Small claims rules are very important to follow. The difficulty for people going to court, is that the rules can be overwhelming and it is difficult for those unfamiliar to know where to start. The main problem is that the rules for high value claims, also apply to small claims, with some modification as set out in part 27 of the rules. The civil procedure rules are vast and can be overwhelming for people thinking of going to court.
This week the Supreme Court made a very important judgement in relation to the treatment of individuals without legal representation in civil claims.

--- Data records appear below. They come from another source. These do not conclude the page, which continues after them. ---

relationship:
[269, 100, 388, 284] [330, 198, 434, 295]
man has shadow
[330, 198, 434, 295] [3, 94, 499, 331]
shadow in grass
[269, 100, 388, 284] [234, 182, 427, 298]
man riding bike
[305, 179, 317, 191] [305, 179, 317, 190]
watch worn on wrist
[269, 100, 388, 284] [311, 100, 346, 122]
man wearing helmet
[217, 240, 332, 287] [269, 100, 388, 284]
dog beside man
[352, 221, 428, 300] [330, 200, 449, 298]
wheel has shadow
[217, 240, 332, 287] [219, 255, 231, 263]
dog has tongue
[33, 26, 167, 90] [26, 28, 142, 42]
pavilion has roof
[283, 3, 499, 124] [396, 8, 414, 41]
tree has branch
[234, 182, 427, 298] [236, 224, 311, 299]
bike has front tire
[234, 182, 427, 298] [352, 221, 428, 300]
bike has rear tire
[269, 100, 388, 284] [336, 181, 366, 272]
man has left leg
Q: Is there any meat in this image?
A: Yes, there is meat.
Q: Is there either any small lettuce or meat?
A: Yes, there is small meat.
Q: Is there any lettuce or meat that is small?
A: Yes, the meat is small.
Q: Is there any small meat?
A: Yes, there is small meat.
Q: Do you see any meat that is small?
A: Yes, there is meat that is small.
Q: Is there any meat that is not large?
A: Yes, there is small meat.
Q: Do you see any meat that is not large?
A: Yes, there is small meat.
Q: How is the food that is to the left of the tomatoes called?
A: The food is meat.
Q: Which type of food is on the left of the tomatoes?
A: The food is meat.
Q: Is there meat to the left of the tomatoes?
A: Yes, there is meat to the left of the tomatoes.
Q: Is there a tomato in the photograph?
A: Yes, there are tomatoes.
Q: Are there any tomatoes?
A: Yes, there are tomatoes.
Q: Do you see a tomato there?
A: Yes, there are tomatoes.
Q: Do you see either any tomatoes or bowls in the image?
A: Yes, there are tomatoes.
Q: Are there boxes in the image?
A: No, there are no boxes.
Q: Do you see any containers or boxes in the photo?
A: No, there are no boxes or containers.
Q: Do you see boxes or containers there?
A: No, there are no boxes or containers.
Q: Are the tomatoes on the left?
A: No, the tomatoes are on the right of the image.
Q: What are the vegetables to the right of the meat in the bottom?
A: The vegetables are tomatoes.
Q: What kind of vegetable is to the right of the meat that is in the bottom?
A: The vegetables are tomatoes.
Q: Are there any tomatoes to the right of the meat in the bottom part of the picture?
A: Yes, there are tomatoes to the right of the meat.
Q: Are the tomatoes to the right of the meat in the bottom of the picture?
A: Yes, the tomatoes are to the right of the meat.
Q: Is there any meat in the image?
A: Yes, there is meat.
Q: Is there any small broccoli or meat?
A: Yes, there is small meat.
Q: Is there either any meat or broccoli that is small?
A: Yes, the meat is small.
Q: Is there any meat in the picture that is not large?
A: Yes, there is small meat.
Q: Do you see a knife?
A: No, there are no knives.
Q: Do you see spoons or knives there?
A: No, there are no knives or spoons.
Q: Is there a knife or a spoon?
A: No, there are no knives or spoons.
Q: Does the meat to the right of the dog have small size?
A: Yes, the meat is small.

The case involved a litigant in person (someone acting without legal representation) which the vast majority of people in small claims will be. The person made a procedural error in relation to service of the claim form. The claimant tried to effect service of the claim form by email without agreement by the Defendant that service by email was acceptable. Under the court rules, that was not good service and therefore the claim had not been served in time.
The issue before the courts was effectively whether the individual acting without the benefit of legal representation ought to be given special treatment and leniency.
This is an issue that made its way all the way to the Supreme Court, which is the most senior court in England and Wales, and has the most senior Judges. Crucially, the Judges decided by a majority of 3-2, that he should not be given any form of dispensation and that the consequences of failing to comply with the court rules would have effect. As such, service of the claim form was not properly effected and his claim was invalid.
Whilst it may have been the case that the claim form was indeed received and brought to the attention of the Defendant, the method of service was non-compliant with the court rules.
In short, the rules are the rules.
Small claims rules and compliance with the CPR generally
The judges indicated that sometimes a litigant in person with a lack of representation could justify making allowances in case management decisions and in conducting hearings but it will not justify applying a lower standard or allowing individuals to avoid complying with rules contained in the civil procedure rules or orders of the court.
This is an important judgement for anyone looking to bring a claim in the civil courts, whether a small claim or a higher value claim such as in the fast track or even multi track (where parties are at risk for costs close bracket).
Future developments with small claims rules
In all likelihood, with the likely increase in the number of litigants dealing with small claims litigation themselves due to the forthcoming changes in the personal injury limit, we anticipate a revision to the court rules. As a reminder, it is proposed that the small claims limited for personal injury claims will increase from £1,000 to £5,000, so will cover a great more of standard whiplash and tripping claims.
We hope that there will be a simplification of the small claims rules for the good of those trying to use the system. It will also help the courts get through the increased volume of personal injury claims the courts are going to have to deal with brought by unrepresented parties. Otherwise, Judges are going to have a lot of messy claims to unravel and procedural arguments to decide.
With specific reference to personal injury claims, it cannot be fair that insurers acting for defendants who have vastly experienced employees and solicitors extremely familiar with the court rules, are up against people who are going to court for the first time. That is a huge imbalance and contrary to the overriding objective of the civil procedure rules, which includes the need to ensure “that the parties are on an equal footing”.
The civil procedure rules are often referred to by solicitors and barristers in court by reference to what is known as the White Book. This is two volumes of a comprehensive account of the civil procedure rules along with the relevant legislation and court and cases to refer to in front of Judges. There are two volumes and each is around 3 inches thick. It cannot be right that individuals struggling on to bring litigation without representation are expected to be able to respond to unfamiliar procedural points put forward by Barristers and Judges.
Whilst there is a provision in the civil procedure rules (CPR 27) indicating some special rules for the conduct of small claims, in our view there should be a simplified code entirely separate from the main rules.
The case referred to in this article is Barton v Wright Hassall.